When to Create an External Trust?
You can create an external trust to form a one-or two-way nontransitive relationship with domains outside of your forest. External trusts are sometimes necessary when users need access to resources located in a Windows NT 4 domain or in a domain located within a separate forest that is not joined by a forest trust.
When a trust is established between a domain in a forest and a domain outside of that forest, security principals from the external domain can access resources in the internal domain. Active Directory creates a foreign security principal object in the internal domain to represent each security principal from the trusted external domain. These foreign security principals can become members of domain local groups in the internal domain. You can view foreign security principals in the Active Directory Users And Computers console when Advanced Features are enabled. To enable Advanced Features, select Advanced Features from the View menu on the Active Directory Users And Computers console.
When to Create a Forest Trust?
Creating a trust between two forest root domains provides a transitive relationship between every domain residing within each forest, and can be one- or two-way. Forest trusts are useful for application service providers, organizations undergoing mergers or acquisitions, collaborative business extranets, and organizations seeking solutions for administrative autonomy.
One-Way Forest Trusts:
In a one-way forest trust, all domains in the trusted forest can utilize resources in the trusting forest, although members in the trusting forest cannot access resources in the trusted forest. For example, if you create a one-way forest trust between Forest1 (the trusted forest) and Forest2 (the trusting forest), then users in Forest1 can access resources in Forest2 (assuming the users have permissions on resources). However, users in Forest2 will not be able to access resources in Forest1 until a second forest trust is established.
Two-Way Forest Trusts:
In a two-way forest trust, every domain in one forest trusts every domain in its partner forest implicitly. Users in either forest can access any resource located anywhere in either forest (assuming the users have permissions to the resource).

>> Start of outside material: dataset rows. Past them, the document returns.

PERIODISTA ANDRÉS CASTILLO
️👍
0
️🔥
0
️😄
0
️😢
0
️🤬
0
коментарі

Accessing Resources Across Domains Joined by External Trust
Using Active Directory Domains and Trusts, you can determine the scope of authentication between two forests that are joined by a forest trust. You can set selective authentication differently for outgoing and incoming forest trusts, which allows you to make flexible access control decisions between forests. You set selective authentication on the Outgoing Trust Authentication Level page when you set up a forest trust using the New Trust Wizard.

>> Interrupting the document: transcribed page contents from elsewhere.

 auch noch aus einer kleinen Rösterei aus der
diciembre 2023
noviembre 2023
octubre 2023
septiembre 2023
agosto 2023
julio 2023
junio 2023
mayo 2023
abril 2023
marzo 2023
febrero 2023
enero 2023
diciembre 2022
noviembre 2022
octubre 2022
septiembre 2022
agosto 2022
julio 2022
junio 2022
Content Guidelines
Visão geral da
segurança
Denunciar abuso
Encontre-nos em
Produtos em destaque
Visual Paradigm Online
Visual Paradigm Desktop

v If you use forest-wide authentication on the incoming external trust, users from the outside forest have the same level of access to resources in the local forest as users who belong to the local forest. For example, if ForestA has an incoming forest trust from ForestB and forest-wide authentication is used, any user from ForestB can access any resource in ForestA (assuming the user has the required permissions).
v If you set selective authentication on an incoming forest trust, you must manually assign permissions on each domain and resource to which you want users in the second forest to have access. To do this, set the access control right Allowed To Authenticate on an object for that particular user or group from the second forest.
When a user authenticates across a trust with the Selective Authentication option enabled, an Other Organization security ID (SID) is added to the user’s authorization data. The presence of this SID prompts a check on the resource domain to ensure that the user is allowed to authenticate to the particular service. Once the user is authenticated, if the Other Organization SID is not already present, the server to which the user authenticates adds the This Organization SID. Only one of these special SIDs can be present in an authenticated user’s context.